Along with the National Park are the Nairobi Safari Walk and the Nairobi Animal Orphanage, dubbed “Nature Refuges”. The animal orphanage provides shelter for injured wild animals and orphaned young animals. Animals are treated, but sadly many will never be rehabilitated in the wild. However, the orphanage is associated with several international breeding programs, so the work there is very important. We visited the Animal Orphanage with Lindsay and got the best Serval Cat sighting you will probably get. There are lions, leopards and buffalos and of course many monkeys run like mad across the grounds. It’s kind of sad to see these animals trapped behind bars when their siblings are out roaming free.

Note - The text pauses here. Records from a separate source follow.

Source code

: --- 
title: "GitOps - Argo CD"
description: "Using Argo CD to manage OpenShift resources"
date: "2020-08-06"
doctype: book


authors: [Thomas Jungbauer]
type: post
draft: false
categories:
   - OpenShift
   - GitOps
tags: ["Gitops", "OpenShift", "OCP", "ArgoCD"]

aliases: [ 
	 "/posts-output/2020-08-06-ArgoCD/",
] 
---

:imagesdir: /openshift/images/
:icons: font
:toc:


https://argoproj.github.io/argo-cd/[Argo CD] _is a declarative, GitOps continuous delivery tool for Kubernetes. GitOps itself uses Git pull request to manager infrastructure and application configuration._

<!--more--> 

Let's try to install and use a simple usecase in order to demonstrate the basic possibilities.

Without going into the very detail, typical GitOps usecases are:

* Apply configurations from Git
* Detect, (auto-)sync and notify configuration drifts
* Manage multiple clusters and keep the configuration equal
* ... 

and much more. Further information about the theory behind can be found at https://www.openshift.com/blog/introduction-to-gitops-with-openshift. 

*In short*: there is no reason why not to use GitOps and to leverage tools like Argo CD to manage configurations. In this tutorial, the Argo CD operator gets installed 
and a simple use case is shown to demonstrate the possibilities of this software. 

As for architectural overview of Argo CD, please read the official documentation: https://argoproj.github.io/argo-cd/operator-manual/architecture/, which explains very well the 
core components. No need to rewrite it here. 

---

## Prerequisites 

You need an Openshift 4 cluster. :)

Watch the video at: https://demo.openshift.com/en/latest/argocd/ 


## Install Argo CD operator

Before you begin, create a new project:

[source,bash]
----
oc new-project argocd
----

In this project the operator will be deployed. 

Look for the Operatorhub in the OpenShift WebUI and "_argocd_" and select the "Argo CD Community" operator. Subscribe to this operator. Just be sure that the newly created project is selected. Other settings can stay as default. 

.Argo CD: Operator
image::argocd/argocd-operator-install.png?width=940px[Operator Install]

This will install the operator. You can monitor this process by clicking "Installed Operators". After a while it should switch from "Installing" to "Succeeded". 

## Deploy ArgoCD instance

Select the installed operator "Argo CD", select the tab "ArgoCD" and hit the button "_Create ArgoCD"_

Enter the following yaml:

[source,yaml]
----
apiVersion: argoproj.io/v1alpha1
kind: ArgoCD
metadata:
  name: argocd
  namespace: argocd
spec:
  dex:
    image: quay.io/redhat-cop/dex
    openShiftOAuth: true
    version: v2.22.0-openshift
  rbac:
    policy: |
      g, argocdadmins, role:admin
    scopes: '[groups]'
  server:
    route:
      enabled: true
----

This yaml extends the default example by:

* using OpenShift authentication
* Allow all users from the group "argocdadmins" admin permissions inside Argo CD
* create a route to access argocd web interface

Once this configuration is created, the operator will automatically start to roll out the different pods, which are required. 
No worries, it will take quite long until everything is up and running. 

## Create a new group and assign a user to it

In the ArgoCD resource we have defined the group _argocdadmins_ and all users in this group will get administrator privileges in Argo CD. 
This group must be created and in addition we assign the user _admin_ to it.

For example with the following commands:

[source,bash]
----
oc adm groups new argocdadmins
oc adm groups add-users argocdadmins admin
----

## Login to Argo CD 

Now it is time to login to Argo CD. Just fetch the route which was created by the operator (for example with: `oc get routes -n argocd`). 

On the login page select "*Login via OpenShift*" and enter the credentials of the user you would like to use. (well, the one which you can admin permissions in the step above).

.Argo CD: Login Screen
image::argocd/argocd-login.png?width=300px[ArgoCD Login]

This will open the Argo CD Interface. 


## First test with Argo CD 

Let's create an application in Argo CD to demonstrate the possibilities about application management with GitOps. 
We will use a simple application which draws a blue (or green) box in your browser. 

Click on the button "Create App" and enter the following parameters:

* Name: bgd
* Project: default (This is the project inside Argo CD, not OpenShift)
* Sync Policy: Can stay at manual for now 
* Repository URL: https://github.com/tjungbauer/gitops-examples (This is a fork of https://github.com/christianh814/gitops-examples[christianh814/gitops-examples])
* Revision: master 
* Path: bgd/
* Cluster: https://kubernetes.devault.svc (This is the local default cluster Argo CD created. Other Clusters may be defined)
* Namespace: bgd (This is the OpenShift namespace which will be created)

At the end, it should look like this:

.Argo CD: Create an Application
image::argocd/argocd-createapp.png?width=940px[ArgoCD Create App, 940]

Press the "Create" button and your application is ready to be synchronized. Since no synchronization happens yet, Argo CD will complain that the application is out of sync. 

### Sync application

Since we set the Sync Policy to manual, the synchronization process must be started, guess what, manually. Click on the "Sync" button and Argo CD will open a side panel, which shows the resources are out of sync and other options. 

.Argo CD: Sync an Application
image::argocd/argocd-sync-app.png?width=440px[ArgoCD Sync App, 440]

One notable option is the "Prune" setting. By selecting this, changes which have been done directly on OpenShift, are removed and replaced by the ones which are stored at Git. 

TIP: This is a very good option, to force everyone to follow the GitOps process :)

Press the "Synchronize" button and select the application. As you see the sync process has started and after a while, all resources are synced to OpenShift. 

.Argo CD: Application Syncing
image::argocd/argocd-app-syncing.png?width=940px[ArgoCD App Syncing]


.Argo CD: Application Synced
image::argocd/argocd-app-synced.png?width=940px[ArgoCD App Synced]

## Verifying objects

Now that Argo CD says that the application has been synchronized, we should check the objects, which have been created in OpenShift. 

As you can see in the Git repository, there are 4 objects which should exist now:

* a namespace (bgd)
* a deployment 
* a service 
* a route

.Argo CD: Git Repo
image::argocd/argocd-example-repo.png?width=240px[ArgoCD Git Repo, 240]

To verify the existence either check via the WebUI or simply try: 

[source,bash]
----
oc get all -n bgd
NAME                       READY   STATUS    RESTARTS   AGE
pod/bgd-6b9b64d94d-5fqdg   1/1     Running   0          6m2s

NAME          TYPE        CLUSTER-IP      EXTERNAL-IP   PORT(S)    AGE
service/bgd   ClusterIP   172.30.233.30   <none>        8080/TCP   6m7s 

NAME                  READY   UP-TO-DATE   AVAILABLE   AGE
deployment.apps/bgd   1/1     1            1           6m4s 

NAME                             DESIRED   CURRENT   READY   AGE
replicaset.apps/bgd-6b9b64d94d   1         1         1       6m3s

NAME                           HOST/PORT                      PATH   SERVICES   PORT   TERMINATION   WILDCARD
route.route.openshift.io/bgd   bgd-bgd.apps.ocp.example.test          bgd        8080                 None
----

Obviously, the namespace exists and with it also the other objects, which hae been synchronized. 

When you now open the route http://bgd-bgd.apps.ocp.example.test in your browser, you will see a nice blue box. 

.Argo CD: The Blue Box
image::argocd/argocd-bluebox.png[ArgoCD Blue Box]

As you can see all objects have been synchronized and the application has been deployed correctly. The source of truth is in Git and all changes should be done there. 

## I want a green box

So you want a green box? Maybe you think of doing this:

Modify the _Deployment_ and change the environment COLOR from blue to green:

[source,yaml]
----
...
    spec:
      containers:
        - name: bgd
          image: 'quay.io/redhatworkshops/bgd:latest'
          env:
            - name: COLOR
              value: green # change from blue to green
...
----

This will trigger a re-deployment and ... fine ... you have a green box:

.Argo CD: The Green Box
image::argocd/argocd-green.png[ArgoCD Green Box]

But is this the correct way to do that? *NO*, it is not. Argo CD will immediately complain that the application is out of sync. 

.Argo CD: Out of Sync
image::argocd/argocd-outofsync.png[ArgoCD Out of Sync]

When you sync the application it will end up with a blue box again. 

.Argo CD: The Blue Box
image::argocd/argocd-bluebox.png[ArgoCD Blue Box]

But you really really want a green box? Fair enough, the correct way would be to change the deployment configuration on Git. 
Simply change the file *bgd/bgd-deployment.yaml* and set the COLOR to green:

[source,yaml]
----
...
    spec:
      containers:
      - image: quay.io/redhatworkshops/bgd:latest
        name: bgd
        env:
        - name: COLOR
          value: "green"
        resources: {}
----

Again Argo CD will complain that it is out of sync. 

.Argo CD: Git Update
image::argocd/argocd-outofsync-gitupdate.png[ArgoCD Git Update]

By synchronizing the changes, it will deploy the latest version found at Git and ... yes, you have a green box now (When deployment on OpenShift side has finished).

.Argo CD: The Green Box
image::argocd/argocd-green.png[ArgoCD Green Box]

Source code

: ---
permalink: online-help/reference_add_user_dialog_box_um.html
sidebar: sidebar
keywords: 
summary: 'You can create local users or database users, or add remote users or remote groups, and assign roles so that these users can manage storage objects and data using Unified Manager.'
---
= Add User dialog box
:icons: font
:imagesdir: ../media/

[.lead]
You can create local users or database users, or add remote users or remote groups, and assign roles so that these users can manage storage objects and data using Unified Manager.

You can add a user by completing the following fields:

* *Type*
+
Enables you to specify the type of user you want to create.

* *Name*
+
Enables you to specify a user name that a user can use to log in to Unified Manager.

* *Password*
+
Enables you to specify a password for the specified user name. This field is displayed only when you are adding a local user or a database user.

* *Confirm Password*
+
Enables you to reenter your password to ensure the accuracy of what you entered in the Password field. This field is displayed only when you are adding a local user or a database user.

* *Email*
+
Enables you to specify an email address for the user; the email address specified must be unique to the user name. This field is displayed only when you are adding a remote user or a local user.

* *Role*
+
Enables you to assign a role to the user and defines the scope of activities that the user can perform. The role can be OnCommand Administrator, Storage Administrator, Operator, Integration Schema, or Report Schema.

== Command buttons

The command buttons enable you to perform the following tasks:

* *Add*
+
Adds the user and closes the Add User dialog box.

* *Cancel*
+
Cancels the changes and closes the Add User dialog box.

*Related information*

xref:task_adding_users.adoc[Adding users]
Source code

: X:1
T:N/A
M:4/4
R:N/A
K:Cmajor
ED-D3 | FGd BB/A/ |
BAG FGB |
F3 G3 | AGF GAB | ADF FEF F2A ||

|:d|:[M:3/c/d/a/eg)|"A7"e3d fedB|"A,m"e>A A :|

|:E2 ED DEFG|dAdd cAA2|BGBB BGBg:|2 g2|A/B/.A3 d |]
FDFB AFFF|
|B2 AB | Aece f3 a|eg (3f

The Safari Walk is an elevated boardwalk that offers great views of the national park, with observation points at the waterholes where wildlife is most frequently encountered. We walked with Xavier along the boardwalk and saw a cheetah resting on the lush green grass. Xavier also had an amazing safari in the park, where he saw a lioness with a playful young cub, an ostrich sitting on her eggs, Grant’s gazelle, secretary bird, rhinoceros and even a leopard.

For non-Kenyan residents, admission to the national park costs $ 46 and is open from sunrise to sunset. Depending on the type of car you choose, a half-day excursion can cost from US $ 150 per person, including the park fee (the price varies depending on the number of people in your group and the time you want to spend in the park). The Animal Orphanage and Safari Walk cost $ 22 each and are open from 8 a.m. to 6 p.m.